PASSAGE GIVEN:

──────────────────────────────

# memphis amp flashing lights....



## lwrd93

my memphis st 3004 turns on then goes to the red light and back to green and keeps going back and forth?? unhooked everything from it checked the 2 fuses inside and there good. opened it up but nothing looked burnt or out of place. i had my front speakers running off it and twisted my back speakers in with the fronts to see if i wanted to have speakers in the back and left it mayb 2 days then the amp messed up, this is in a ext cab s10.


----------



## lwrd93

anyone know how to fix the outputs??


----------



## Oliver

AMP REPAIR CENTER Home Page

Have it fixed, Fix it or replace it !


----------



## GLN305

Do you have the amp bridged? If so then your impedance probably dropped too low. Have you tried taking the rear speakers off the amp?

──────────────────────────────

REQUIREMENTS:
(1) Repeat word for word the portion of the amp thread running from "my memphis st" down to "fix the outputs??".
(2) Name each distinct username that posts in the thread about the flashing Memphis amp.
(3) Continue the forum thread about the flashing Memphis amp by writing the reply that follows the last post shown.

Stored entries:
──────────────────────────────

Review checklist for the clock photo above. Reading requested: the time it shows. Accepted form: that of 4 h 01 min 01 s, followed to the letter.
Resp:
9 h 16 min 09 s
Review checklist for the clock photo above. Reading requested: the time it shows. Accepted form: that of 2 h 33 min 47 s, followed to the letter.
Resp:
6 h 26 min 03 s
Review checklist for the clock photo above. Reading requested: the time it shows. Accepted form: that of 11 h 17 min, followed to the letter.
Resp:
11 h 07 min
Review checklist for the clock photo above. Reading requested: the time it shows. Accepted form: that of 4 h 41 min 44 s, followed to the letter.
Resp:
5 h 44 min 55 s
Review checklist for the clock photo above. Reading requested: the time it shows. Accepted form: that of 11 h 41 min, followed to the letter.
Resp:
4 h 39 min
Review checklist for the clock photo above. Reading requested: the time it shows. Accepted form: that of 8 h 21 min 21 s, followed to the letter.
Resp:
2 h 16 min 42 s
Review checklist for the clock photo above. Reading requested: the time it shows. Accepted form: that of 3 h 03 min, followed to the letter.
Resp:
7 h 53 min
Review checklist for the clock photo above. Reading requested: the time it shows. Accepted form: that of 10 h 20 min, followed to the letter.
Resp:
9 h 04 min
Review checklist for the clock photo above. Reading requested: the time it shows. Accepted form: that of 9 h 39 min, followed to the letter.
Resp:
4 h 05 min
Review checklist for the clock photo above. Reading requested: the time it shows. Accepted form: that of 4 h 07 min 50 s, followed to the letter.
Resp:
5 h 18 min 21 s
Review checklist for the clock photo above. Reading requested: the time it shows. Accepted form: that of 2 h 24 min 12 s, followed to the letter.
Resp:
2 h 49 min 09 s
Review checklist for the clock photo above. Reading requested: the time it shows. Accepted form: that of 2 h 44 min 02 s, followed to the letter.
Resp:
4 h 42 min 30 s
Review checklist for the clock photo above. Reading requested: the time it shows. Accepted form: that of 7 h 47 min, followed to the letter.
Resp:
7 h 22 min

──────────────────────────────

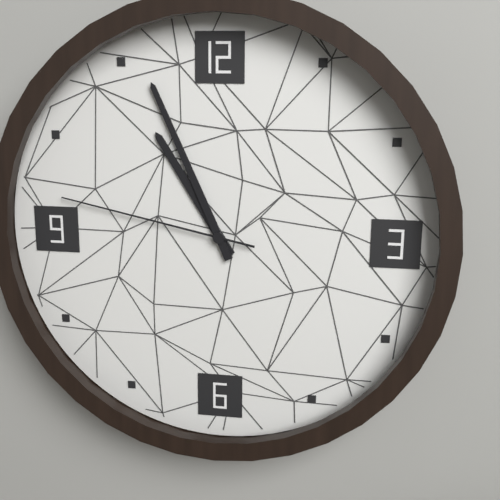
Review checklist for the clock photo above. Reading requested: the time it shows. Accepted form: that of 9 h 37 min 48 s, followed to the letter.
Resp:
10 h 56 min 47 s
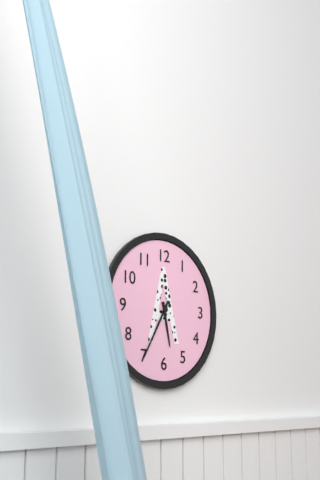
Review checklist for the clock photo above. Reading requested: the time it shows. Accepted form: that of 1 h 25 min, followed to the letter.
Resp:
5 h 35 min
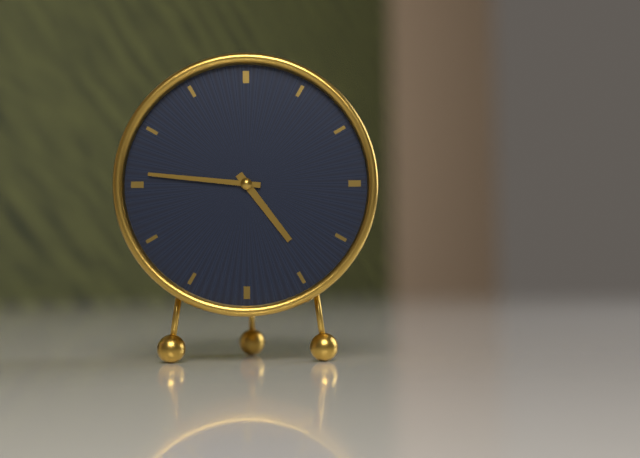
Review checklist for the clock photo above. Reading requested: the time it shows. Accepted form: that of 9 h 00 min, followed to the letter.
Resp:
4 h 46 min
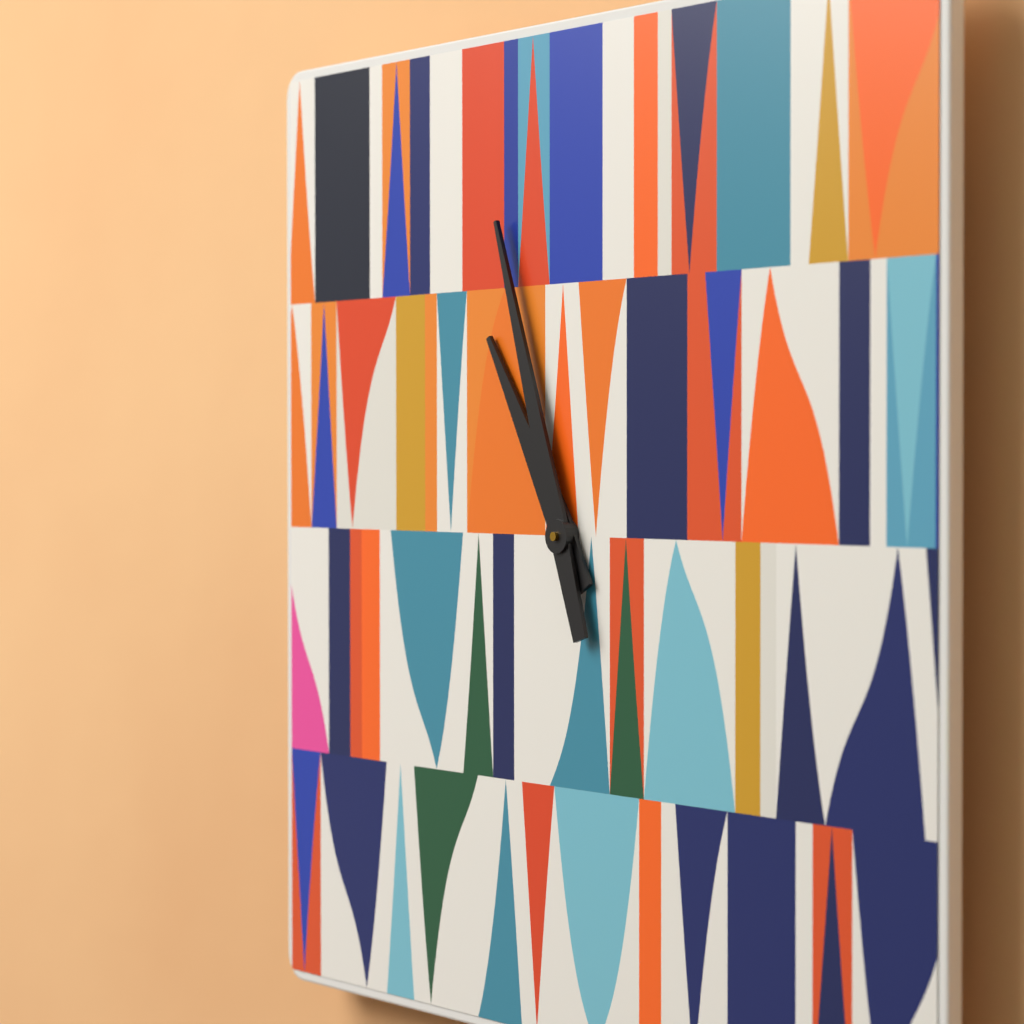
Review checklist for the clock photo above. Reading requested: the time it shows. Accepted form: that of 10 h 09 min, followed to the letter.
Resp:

──────────────────────────────

EXERCISE ANSWERS:
(1)
my memphis st 3004 turns on then goes to the red light and back to green and keeps going back and forth?? unhooked everything from it checked the 2 fuses inside and there good. opened it up but nothing looked burnt or out of place. i had my front speakers running off it and twisted my back speakers in with the fronts to see if i wanted to have speakers in the back and left it mayb 2 days then the amp messed up, this is in a ext cab s10.


----------



## lwrd93

anyone know how to fix the outputs??

(2) lwrd93, Oliver, GLN305

(3)
----------



## lwrd93

No I unhooked everything.. Then hooked just the powe and ground and jumped the remote wire and still doing the same thing.


----------



## GLN305

lwrd93 said:


> No I unhooked everything.. Then hooked just the powe and ground and jumped the remote wire and still doing the same thing.


Sounds like it's time to send it in for repair.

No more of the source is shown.